▶ **GIVEN INSTRUCTION**
Update the entries below by changing every "common name" to "vernacular name", and keep every other line unchanged. Omit the pictures from your answer.

▶ **EXCERPTED RECORDS**
------------------------

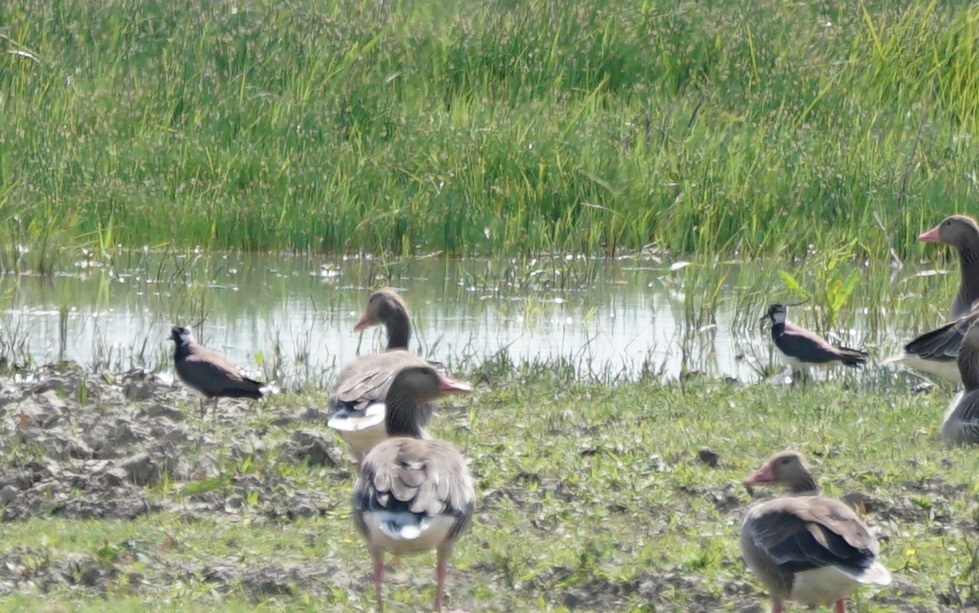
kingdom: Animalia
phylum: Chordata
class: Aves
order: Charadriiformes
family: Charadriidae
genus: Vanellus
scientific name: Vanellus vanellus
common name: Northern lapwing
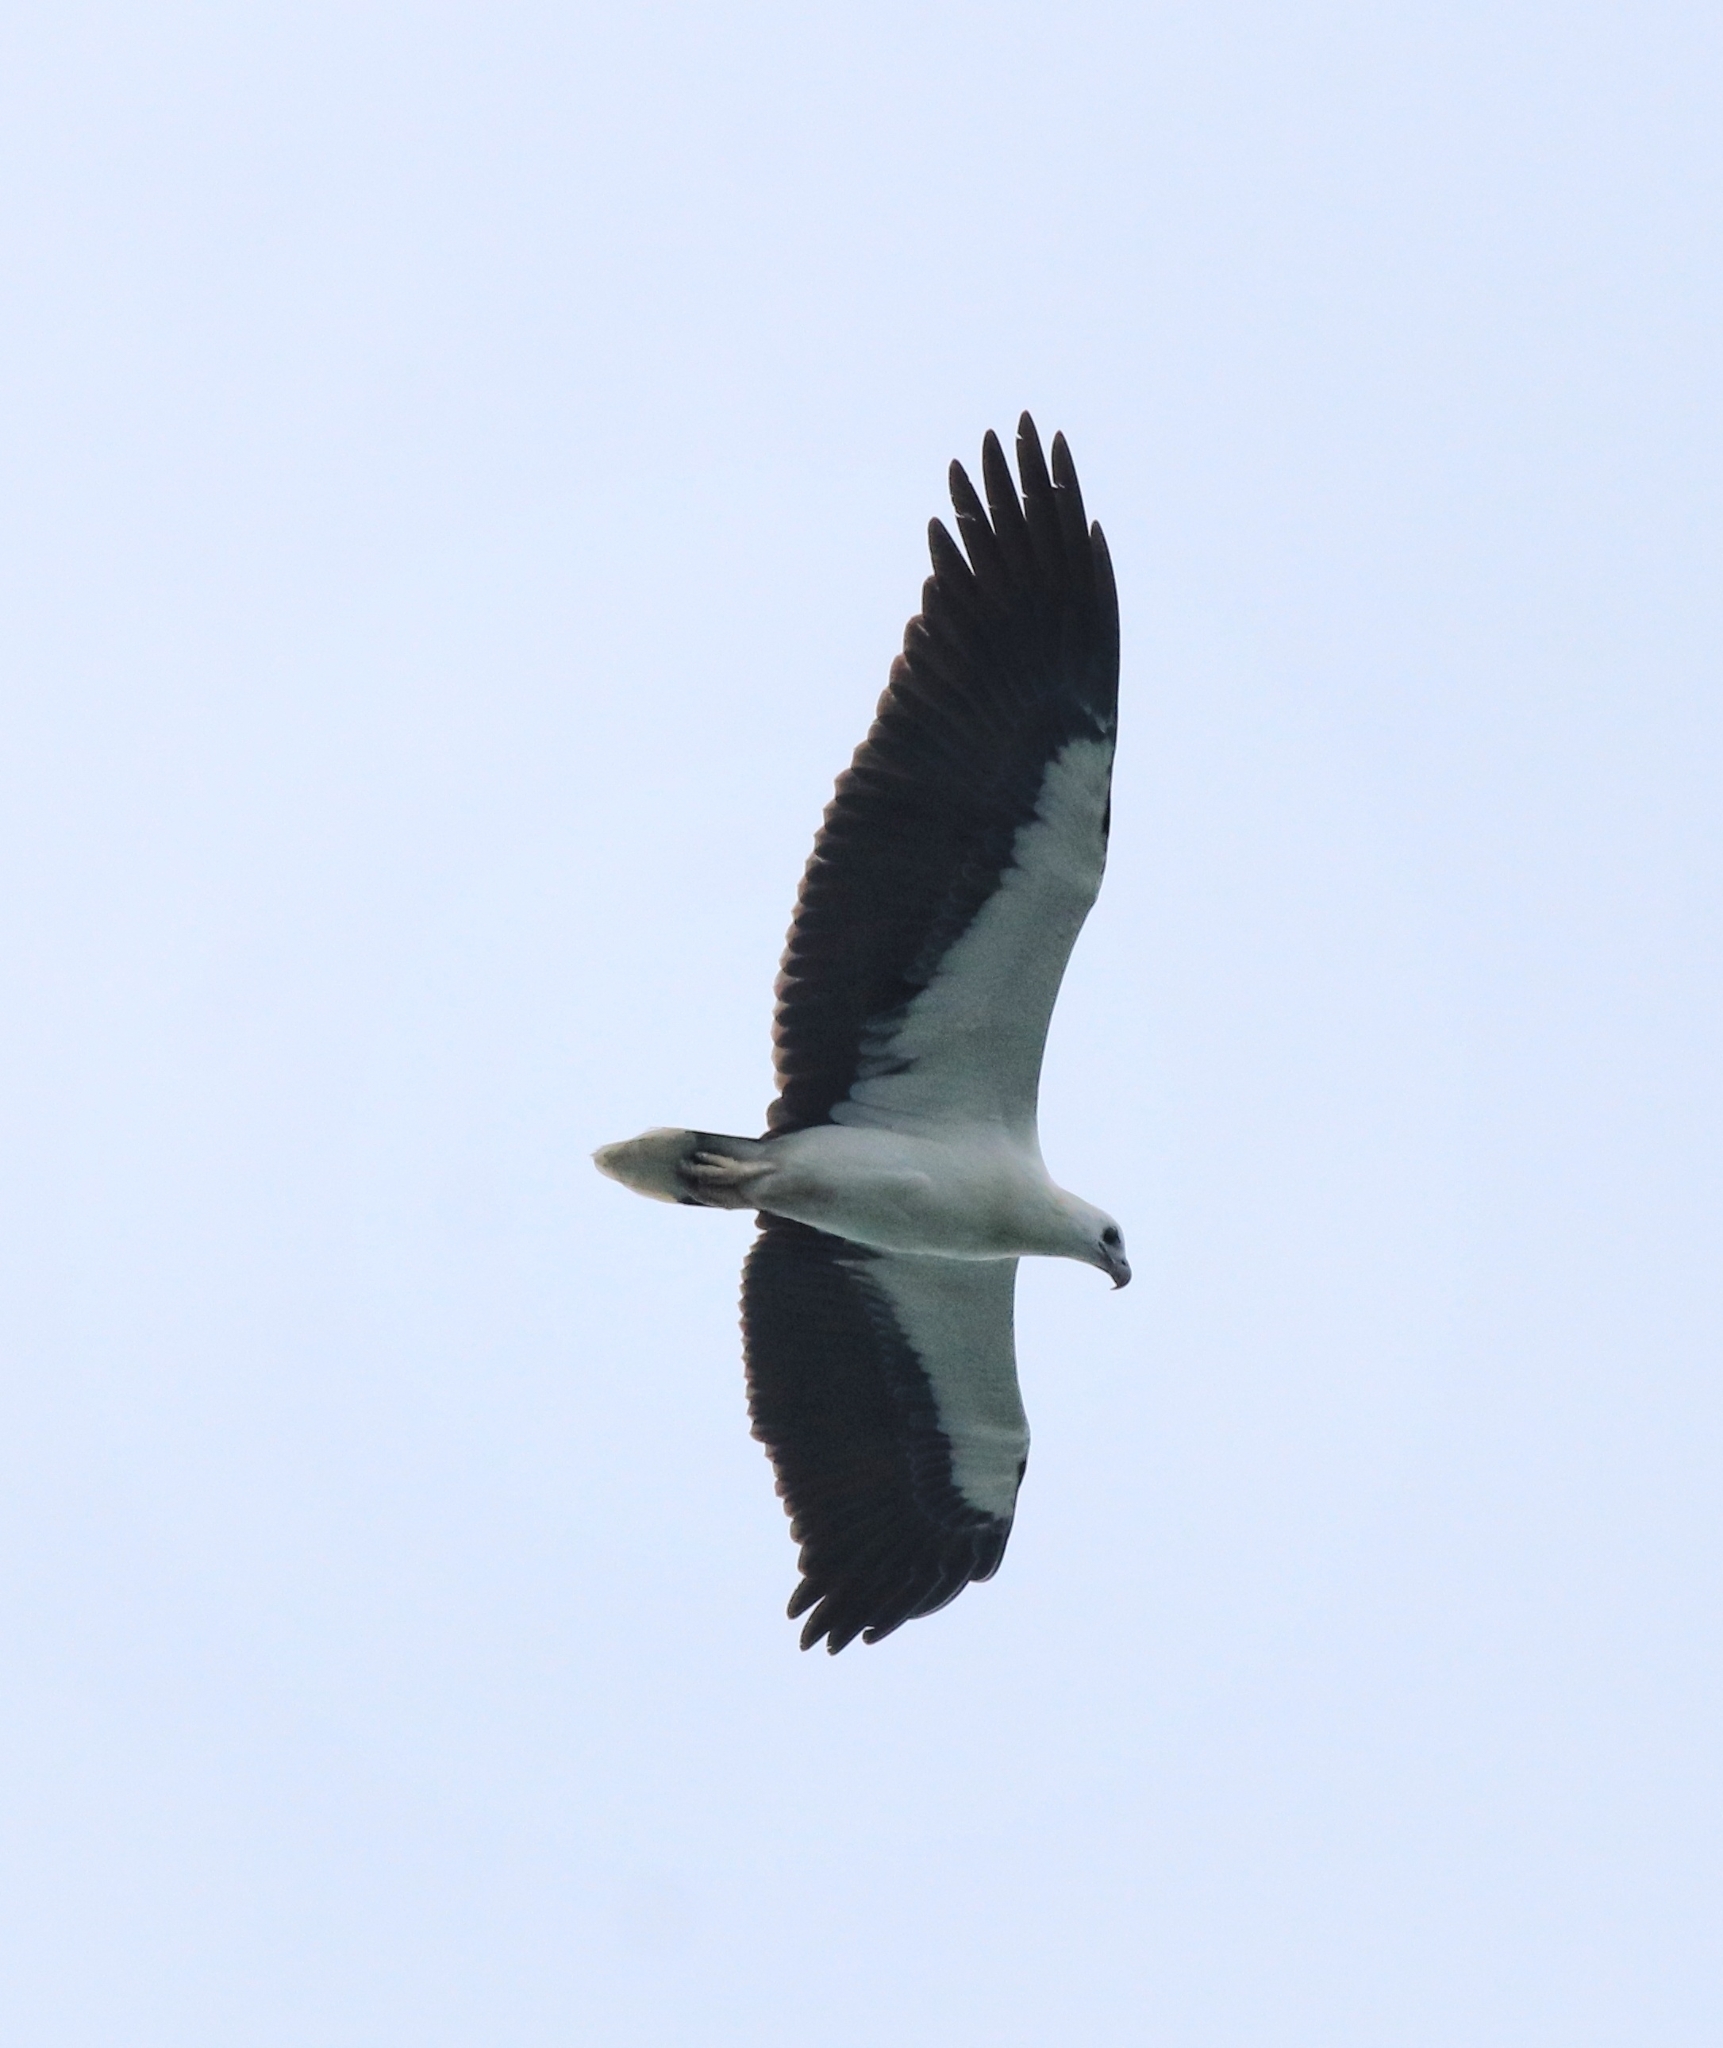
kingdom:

------------------------

▶ **SOLVED EXERCISE**
kingdom: Animalia
phylum: Chordata
class: Aves
order: Charadriiformes
family: Charadriidae
genus: Vanellus
scientific name: Vanellus vanellus
vernacular name: Northern lapwing
kingdom:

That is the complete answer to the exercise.